15.4.18

Solange ich atme

Großbritannien 2017 (Breathe) Regie: Andy Serkis mit Andrew Garfield, Claire Foy, Tom Hollander, Hugh Bonneville, Diana Rigg, 118 Min., FSK ab 12

Der Beginn ist zum Weglaufen: Dekadentes Kolonialisten-Nichtstun in Kenia, etwas britisches „Out of Africa", ein kitschiges Zweier-Glück zwischen Robin Cavendish (Andrew Garfield) und seiner frischvermählten Diana (Claire Foy). Bis Robin im Jahr 1958 in Kenia an Polio erkrankt, was ihn vom Hals abwärts lähmt. Die Lunge eingeschlossen. Entgegen aller Prognosen lebt Robin länger als nur ein paar Monate an der Lungenmaschine und wird nach England geflogen. Er kann sogar wieder sprechen. Und wiederum gegen die Meinung der Fachleute, gegen den ausdrücklichen Befehl des Chefarztes überlebt er sogar außerhalb des deprimierenden Krankenhauses. Es ist der Verdienst Dianas, ihn dort rauszuholen, wo er nicht mehr weiterleben wollte. Das bislang schöne Ehe-Anhängsel beweist ihre wahre Liebe in unerschütterlicher Treue und Hartnäckigkeit.

In erstaunlicher Eigeninitiative von Diana und ihren Brüdern erschaffen sie dem Gelähmten ein Leben in einem neuen Zuhause. Wo er endlich eine Beziehung zu seinem kleinen Sohn aufbauen kann. Mit wieder erwachendem Lebensmut entwickelt Robin einen Rollstuhl, der ihm und seiner Beatmungsmaschine erlaubt, nach draußen zu fahren.
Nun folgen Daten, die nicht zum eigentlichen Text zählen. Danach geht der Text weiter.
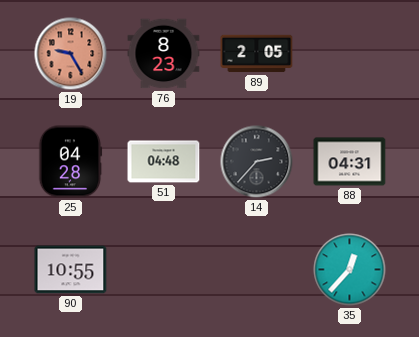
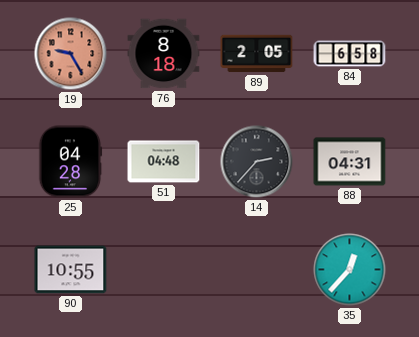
76: 8:23 -> 8:18
84: none -> 6:58
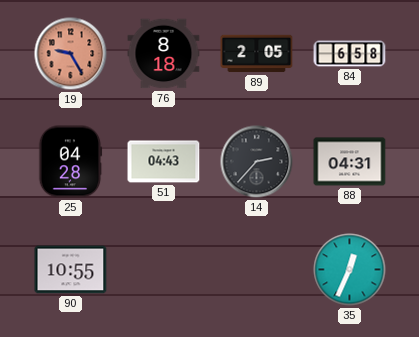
51: 04:48 -> 04:43
35: 12:37 -> 12:34
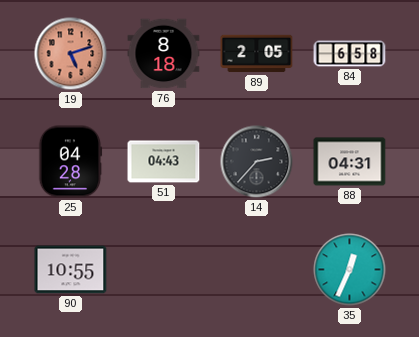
19: 9:25 -> 5:12
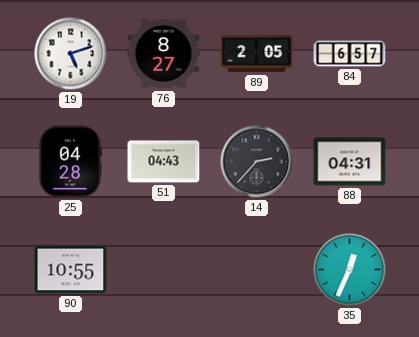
19 dial: salmon -> white
76: 8:18 -> 8:27
84: 6:58 -> 6:57
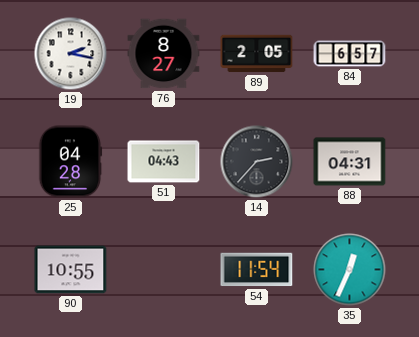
19: 5:12 -> 2:17
54: none -> 11:54
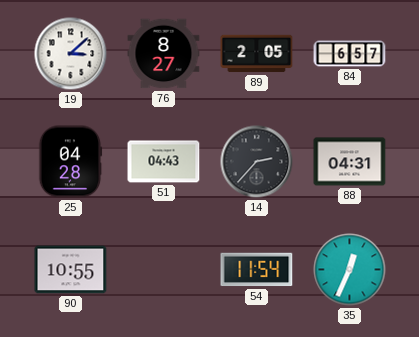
19: 2:17 -> 3:08
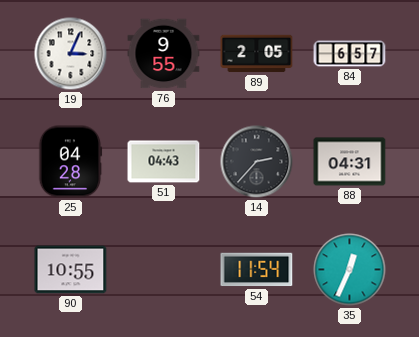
19: 3:08 -> 3:04
76: 8:27 -> 9:55
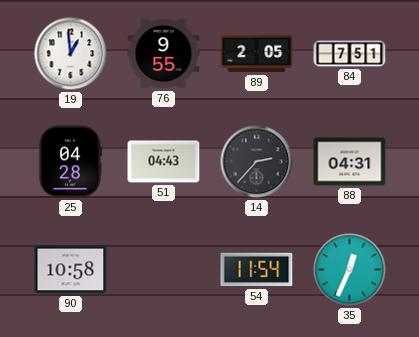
19: 3:04 -> 12:59
84: 6:57 -> 7:51
90: 10:55 -> 10:58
Bald wird das Paar wieder so abenteuerlich und reiselustig wie vor seiner Erkrankung.

Dass die Marketing-Abteilung diesen Film als „atemberaubend" bezeichnet, ist geschmacklos - und falsch: „Solange ich atme" ist extrem rührselig, vereinfachend (Robin muss in seinem ganzen Leben nie auf Toilette) und steigert am Ende sogar den Druck auf die Tränendrüsen im quälend langen Abschied zu Cole Porters Song „True love". Das ist nicht nur so, weil dieser Film so richtig Kasse machen soll, sondern auch weil er eine sehr persönliche Geschichte darstellt: Robin und Diana Cavendish sind die Eltern des Produzenten Jonathan Cavendish („Bridget Jones – Schokolade zum Frühstück"), belegt durch ein paar Originalaufnahmen im Abspann.

Auch der echte Robin kämpfte dafür, seinen speziellen Rollstuhl in Serie gehen zu lassen, und so tausenden Menschen, die an einer künstlichen Lunge hingen ein besseres Leben zu ermöglichen. Den Widerstand von Gesundheits-Bürokraten und bornierten Ärzten speist der Film dabei als Karikatur ab. Robin Cavendish tritt im Film auch einem verbreiteten Glauben entgegen, „solche behinderten Menschen sollte man nicht nach draußen lassen". Es ist heute unvorstellbar, wie wenig er und andere Patienten akzeptiert wurden, ja, überhaupt als Menschen angesehen wurden.

Trotzdem verläuft „Solange ich atme" bis auf die fast komische Flucht aus dem Krankenhaus und einem fast tödlichen Stromausfall (mit britisch trockenem Humor bei der Rettung) weitestgehend undramatisch. Als bei einer Spanien-Reise irgendwo in der Pampa das Beatmungsgerät durchbrennt, wird das tagelange Warten auf die Reparatur - mit konstanter Handbeatmung! - zu einer Party mit der einheimischen Bevölkerung.

Der bekannte Schauspieler Andy Serkis (Gollum aus „Der Herr der Ringe") liefert hier seine erste Regie-Arbeit ohne Auffälligkeiten ab. Andrew Garfield („Hacksaw Ridge"), der schlechtere Spiderman, gibt seinem Robin routiniert ein schelmisches und trotziges Gesicht. Claire Foy aus der Serie „The Crown" unterstützt ohne besonderen Eindruck zu machen, und wird gut unterstützt von Tom Hollander, der Dianas beide (!) Zwillingsbrüder spielt.